Instead of focusing on my due date and all the hurdles that we must overcome before then, I've decided (at the advice of a very wise friend) to create small goals and milestones to help get me through - and to celebrate each piece of good news we receive. My first milestones were making it to twelve weeks (thus, crossing over to the second trimester where the chance of miscarriage reduces significantly) and staying out of the emergency room while my OB was on Christmas vacation. CHECK!
Next was our nuchal translucency screening at fourteen weeks. The nuchal scan measures the translucent space in the tissue at the back of a developing baby's neck. Babies with abnormalities, such as Down syndrome, tend to have more fluid in this area during the first trimester. Both of our babies had nuchal folds within normal limits. However, the doctor wasn't able to see a nasal bone on Baby A. Absence of a nasal bone is one of the soft markers for Down syndrome. Since Baby A didn't have any additional soft markers, the doctor tried to reassure me that not visualizing Baby A's nasal bone was most likely due to the position in the uterus which made it hard to see. All the same, this finding made it hard for me to remain (relatively) sane while awaiting the results of our noninvasive genetic and AFP (alpha- fetoprotein) screening tests.

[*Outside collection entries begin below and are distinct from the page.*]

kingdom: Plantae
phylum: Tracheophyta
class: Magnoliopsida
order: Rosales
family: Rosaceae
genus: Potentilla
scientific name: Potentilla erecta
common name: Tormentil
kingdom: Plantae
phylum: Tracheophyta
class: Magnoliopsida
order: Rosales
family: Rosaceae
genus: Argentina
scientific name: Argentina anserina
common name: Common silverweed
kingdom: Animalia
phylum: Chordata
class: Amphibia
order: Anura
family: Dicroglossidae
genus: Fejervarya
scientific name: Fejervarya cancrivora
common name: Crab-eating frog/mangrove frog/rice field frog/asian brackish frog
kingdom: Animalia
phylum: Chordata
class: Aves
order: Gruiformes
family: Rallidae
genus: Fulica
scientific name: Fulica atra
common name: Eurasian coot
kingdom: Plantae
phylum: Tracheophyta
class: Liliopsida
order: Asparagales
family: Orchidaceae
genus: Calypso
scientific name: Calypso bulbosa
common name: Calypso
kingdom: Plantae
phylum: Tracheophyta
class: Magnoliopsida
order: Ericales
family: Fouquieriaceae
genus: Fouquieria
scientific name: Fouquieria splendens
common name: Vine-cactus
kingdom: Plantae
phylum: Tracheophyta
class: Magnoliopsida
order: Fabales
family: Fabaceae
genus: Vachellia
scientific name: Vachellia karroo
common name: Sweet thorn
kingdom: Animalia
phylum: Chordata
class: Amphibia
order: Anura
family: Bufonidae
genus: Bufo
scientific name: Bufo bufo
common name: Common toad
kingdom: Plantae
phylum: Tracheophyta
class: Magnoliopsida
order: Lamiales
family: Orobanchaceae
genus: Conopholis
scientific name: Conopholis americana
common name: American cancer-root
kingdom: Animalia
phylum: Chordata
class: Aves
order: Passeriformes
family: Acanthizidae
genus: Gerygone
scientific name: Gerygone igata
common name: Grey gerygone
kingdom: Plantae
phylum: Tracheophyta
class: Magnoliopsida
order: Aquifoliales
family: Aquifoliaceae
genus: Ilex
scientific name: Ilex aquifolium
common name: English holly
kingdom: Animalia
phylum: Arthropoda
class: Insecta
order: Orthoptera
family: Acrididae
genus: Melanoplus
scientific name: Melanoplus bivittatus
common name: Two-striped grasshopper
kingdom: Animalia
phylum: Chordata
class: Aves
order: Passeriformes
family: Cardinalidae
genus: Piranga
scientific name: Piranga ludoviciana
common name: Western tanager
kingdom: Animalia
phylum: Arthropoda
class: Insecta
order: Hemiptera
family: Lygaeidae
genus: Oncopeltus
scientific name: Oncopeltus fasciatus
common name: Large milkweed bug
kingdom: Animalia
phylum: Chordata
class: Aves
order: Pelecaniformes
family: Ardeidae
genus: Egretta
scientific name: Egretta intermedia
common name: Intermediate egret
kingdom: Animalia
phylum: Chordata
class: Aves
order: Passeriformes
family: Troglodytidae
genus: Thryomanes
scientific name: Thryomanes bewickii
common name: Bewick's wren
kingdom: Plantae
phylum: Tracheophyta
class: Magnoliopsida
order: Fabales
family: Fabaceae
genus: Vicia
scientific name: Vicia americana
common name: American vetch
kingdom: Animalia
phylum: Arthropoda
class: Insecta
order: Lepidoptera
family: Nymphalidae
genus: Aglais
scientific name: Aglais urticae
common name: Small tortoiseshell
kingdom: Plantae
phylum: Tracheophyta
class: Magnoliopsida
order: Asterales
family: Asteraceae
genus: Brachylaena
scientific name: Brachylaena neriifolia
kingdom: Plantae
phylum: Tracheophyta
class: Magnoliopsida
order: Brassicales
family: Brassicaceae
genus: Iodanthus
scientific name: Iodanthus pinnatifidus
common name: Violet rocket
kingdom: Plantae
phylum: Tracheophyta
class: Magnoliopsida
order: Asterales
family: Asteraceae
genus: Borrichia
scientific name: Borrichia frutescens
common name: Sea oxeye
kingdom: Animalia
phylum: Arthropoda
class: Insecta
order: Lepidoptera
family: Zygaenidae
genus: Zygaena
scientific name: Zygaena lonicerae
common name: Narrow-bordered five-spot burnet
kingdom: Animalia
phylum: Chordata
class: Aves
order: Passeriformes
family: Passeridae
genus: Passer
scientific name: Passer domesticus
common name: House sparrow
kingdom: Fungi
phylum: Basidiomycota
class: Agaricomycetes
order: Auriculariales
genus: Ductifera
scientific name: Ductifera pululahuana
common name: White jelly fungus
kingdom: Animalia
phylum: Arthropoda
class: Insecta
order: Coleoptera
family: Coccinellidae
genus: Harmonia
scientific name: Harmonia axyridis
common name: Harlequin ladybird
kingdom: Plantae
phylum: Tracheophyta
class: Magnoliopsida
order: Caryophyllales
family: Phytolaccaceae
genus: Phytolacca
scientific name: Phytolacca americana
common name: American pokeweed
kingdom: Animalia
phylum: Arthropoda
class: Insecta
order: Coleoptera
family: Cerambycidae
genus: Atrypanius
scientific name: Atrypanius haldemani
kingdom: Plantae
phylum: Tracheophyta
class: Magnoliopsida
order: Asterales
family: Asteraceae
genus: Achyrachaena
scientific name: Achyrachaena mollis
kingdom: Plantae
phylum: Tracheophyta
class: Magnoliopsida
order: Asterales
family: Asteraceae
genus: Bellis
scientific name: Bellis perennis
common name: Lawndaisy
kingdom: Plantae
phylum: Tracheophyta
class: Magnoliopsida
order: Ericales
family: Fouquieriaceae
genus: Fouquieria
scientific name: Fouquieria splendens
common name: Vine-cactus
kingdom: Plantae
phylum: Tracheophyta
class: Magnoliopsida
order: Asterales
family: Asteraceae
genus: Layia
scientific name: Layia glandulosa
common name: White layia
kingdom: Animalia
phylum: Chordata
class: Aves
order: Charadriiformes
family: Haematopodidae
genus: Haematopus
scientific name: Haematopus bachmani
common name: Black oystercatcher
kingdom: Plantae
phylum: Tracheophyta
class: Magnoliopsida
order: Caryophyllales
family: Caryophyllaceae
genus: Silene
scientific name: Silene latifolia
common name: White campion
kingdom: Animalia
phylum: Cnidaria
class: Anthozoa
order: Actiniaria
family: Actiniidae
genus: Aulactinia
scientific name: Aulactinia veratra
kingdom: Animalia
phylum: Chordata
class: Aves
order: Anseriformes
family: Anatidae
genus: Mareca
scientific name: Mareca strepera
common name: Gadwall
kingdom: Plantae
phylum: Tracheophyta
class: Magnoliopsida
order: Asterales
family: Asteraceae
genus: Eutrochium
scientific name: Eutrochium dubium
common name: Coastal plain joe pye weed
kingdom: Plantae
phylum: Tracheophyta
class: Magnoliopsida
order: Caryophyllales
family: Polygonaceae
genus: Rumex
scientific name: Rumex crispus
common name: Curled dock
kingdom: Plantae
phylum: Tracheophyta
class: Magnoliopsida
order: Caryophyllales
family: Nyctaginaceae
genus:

I won't tell you that I was calm - or didn't have any sleepless nights - or didn't cry a little - or didn't bite my nails down to the quick while waiting for the genetic and AFP test results, but I tried really hard to allow myself to focus uniquely on these hurdles and not become too overwhelmed by the many more ahead of us. This was especially challenging because of my history with a positive AFP test (with my first child's diagnosis of Spina Bifida) and genetic problems (with my second child's diagnosis of Trisomy 9). My husband had to walk me off the ledge more than once during the ten days we had to wait for the test results. My doctor was a saint, calling us on a Saturday evening to give us good news as soon as he received our results.
My next milestone will be our twenty-week anomaly scan. The purpose of this scan is to check that the babies are developing normally (and confirm gender). Of course, I'm super nervous about it. While the genetic screen came back negative, it only tests for some of the most common types of issues like Trisomy 21 (Down syndrome) and Trisomy 18 (Edwards's syndrome). There are still things that could show-up as the babies continue to get bigger and can be seen better on ultrasound.
But for now, I'm celebrating the good news we've gotten so far - and reveling in the flutters I've started to feel! It's the most incredible, supernatural thing to me to feel these little beings that I am nurturing moving inside of me. And the silver lining of my bed rest sentence and being high-risk is that I am followed very closely and get to see my babies weekly (sometimes twice a week) on ultrasound. My heart just bursts when I see them wiggling around on the screen. It gives me so much fulfillment watching them get bigger and bigger and knowing that I have a part in helping them to grow. Each day that I have with them is a miracle. I'm going to treasure every moment - and keep my eye on the next milestone.